Due to the details of European Law, the ASF cannot legally deny warranty (AS IS) on the code. We can, however, allow someone to take it over. SAP is requesting such approval from us to allow them to distribute Apache in their product line. The proposed agreement is Attachment A. The following resolution (R2) was proposed: RESOLVED, that the Board of Directors approves the amendment to the Apache Software License, version 1.1, attached hereto as Attachment A, for use by SAP in redistributing software owned by the Foundation. Resolution R2 was proposed and seconded. The Resolution R2 was approved by unanimous vote of all directors present
The topic that was discussed was related to the following statement in the Agenda: "There seems to be general agreement in the licensing mailing list on the content within Exhibit A (which is the same as in the file foundation/Licenses/Apache/license-roy.txt) as a new license that would accomplish the previously stated goals. The board can choose to approve it for use now (leaving it to each PMC as to when/if to apply it for each project), mandate that it be used by all PMC after a certain date, send it to an outside lawyer for further review, ask the members to vote on it, or any combination of the above." Discussion of the proposed license centered around whether the additional complexity due to addressing patent and contribution issues was worth the departure from the simple BSD-like terms.
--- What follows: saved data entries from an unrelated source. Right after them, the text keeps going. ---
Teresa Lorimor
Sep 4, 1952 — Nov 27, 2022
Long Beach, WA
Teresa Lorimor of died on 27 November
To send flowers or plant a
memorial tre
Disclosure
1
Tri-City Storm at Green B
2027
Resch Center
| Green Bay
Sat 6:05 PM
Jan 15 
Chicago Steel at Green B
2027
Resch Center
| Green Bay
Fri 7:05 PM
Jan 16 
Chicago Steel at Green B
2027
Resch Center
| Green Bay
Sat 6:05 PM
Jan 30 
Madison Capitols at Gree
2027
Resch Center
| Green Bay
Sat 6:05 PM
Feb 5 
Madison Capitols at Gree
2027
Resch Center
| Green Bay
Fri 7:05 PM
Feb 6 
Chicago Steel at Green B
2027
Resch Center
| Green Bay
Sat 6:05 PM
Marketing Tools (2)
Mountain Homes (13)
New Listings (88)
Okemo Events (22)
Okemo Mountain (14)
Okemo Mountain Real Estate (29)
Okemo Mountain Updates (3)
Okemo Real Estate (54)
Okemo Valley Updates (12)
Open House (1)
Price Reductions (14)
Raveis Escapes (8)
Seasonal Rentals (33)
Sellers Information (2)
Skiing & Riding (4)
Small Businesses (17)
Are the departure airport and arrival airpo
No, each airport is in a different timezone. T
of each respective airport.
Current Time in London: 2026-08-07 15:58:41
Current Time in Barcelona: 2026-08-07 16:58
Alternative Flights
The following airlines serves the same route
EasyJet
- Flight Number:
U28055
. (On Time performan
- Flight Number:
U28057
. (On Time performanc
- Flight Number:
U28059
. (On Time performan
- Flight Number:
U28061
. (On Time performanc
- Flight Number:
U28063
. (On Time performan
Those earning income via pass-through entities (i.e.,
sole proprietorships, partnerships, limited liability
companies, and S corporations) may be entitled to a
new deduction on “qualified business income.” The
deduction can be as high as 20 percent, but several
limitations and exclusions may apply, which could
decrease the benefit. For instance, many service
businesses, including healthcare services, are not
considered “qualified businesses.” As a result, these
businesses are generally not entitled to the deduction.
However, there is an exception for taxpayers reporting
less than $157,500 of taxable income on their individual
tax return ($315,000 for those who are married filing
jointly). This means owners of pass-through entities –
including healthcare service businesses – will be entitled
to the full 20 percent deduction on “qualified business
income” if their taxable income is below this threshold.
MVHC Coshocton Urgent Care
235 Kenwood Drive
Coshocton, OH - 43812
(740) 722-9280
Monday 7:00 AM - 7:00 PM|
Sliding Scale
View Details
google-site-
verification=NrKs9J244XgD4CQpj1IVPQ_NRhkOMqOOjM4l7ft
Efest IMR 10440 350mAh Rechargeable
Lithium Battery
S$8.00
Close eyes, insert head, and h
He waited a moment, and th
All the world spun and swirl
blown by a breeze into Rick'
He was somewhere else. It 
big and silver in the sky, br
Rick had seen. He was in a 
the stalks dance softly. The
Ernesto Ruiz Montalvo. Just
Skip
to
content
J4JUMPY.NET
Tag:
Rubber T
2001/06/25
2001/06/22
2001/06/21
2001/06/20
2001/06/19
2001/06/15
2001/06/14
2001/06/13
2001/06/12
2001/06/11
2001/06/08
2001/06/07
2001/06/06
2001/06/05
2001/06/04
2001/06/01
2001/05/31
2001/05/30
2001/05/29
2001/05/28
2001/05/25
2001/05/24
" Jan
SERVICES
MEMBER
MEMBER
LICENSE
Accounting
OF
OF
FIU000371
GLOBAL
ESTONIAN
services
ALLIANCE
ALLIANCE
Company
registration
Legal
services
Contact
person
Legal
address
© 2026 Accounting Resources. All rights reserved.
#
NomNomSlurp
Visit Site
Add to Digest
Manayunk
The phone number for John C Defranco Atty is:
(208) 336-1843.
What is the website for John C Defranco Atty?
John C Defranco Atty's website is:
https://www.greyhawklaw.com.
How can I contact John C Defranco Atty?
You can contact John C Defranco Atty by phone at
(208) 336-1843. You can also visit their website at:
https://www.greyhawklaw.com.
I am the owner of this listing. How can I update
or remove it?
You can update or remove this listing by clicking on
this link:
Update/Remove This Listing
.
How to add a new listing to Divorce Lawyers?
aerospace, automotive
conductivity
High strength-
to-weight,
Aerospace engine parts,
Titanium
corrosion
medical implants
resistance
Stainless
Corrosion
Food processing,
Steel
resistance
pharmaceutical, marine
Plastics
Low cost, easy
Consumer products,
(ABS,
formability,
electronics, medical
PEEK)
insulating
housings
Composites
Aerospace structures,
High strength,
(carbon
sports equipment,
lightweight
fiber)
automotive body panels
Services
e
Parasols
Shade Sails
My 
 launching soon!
The question also arose as to whether such a change would require a full vote of the members due to how important the open source license is to the mission and bylaws of the Foundation. Roy offered to create a more BSD-like alternative license for the purpose of comparision, and will send a message to all ASF committers to be sure that they are aware of the proposed license change and are able to make comments on the proposal before the board makes a final decision. This item was then tabled for consideration at a future meeting after more feedback has been received from interested parties. ======
Update from Dirk on Coriolis book that stripped our license and added a GPL license. Dirk indicated that he is waiting for a response from our lawyers.
Dirk presented information regarding various License statements desired and required by Data Channel. The board agreed that continued work on the effort was required. Dirk agreed to handle the issues and keep the board informed of its status.